La déculpabilisation du personnage nous parle, nous gueule
à la tronche, dans ce monde où fumer, donc renflouer les caisses
de l’État, s’apparente à un crime odieux. Je réclame la décence.
Quel bien penser de Monsieur Ibrahim qui abat les murs entre
Palestiniens et Israéliens ? Quels superlatifs irraisonnables
plaquer sur la charmante nonagénaire plantant des perfusions
de sages vérités dans les veines du mémorable Caja negra ?
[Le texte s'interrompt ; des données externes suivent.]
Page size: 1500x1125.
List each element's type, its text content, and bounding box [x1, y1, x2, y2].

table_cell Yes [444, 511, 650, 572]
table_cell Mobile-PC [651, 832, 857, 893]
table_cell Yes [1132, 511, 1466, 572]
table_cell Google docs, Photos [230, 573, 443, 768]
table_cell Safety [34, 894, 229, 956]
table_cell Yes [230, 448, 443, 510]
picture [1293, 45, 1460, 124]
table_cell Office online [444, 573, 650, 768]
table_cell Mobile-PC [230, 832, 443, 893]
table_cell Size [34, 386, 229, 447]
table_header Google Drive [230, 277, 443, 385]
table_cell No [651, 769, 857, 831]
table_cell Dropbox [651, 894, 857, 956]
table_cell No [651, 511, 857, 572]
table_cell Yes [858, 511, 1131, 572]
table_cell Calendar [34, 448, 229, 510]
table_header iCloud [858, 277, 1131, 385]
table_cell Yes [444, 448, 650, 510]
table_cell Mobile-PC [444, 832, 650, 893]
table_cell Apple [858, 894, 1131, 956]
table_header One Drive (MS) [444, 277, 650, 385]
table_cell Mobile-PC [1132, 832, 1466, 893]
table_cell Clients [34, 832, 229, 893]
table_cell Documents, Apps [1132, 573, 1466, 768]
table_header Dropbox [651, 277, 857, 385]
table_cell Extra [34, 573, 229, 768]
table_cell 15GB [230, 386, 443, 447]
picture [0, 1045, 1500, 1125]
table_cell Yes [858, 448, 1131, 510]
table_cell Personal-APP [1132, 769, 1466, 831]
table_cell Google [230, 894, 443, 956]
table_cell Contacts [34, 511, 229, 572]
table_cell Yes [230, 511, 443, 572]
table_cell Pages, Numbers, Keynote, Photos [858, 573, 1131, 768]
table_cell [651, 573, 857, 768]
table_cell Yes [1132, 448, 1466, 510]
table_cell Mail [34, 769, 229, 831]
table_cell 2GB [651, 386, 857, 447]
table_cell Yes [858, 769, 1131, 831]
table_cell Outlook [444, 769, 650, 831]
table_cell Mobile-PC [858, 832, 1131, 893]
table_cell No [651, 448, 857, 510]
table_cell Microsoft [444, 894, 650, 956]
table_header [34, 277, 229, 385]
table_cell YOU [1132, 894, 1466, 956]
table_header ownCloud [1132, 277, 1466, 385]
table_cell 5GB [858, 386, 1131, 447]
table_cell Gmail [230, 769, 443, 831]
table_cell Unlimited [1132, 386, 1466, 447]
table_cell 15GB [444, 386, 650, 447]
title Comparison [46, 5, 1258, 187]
On se torturera tout autant sur le cas de la grand-mère narrativement
névralgique de Depuis qu’Otar est parti. On en oubliera
des vieux héros aperçus récemment sur les toiles. Ce n’est
pas pour autant qu’on les enterrera au cimetière des indigents
du cinéma. On n’achève pas les vieux. Quand dans certains
cas, l’action semble les abandonner, laissant place au générique
de fin, il est des scénaristes, suffisamment respecteux ou
cupides, qui les ressuscitent. Cf Sean Connery dans La
Ligue des gentlemen extraordinaires, saine connerie que
les beaufs anti-américians adipeux ne manqueront pas de démonter
à coups de non-arguments. S’emballeront plus facilement, et
on l’espère judicieusement, sur Le Ken Park de Larry
Clark ou le Elephant de Gus van Sant, contrepoids mammouths
des titres évoqués ci-avant. C’est que là, on en tue du vieux,
mais dans le sens parental, dans l’acception la plus détestable
du terme. On en fusille de l’irresponsable. « Cinéma,
lieu du père à condition qu’il n’y soit pas »… sauf ridé.
Papy Oise et ses claques dans l’existence feraient finalement
un bon long-métrage. Ou un moyen.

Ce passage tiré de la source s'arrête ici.